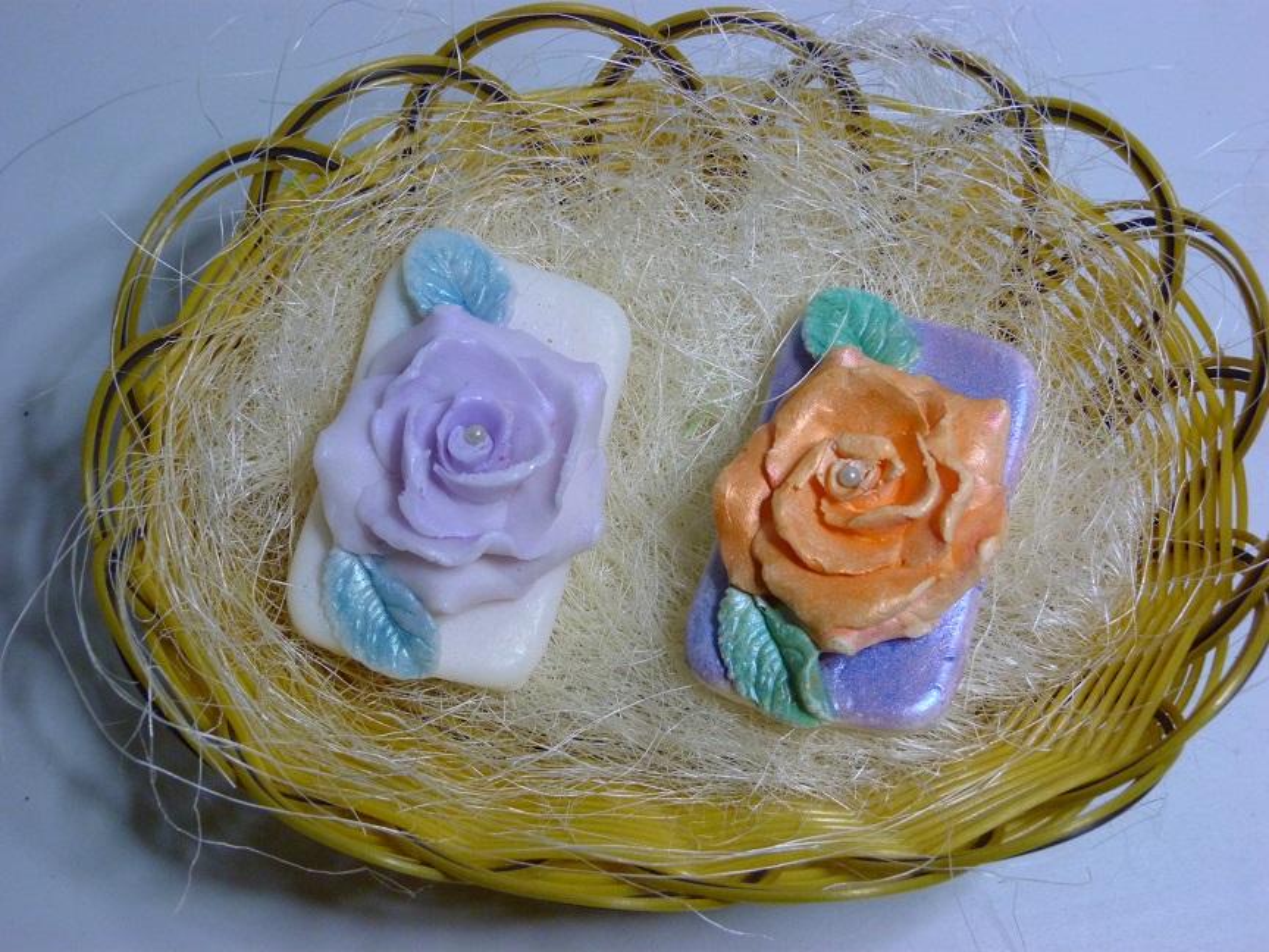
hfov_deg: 38.2
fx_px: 1833
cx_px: 634
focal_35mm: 50
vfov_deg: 29.1
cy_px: 476
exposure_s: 1/50
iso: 400
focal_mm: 9
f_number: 3.2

__Work to complete__: Without the pictures, restate all the entries above exactly.

__Output__:
hfov_deg: 38.2
fx_px: 1833
cx_px: 634
focal_35mm: 50
vfov_deg: 29.1
cy_px: 476
exposure_s: 1/50
iso: 400
focal_mm: 9
f_number: 3.2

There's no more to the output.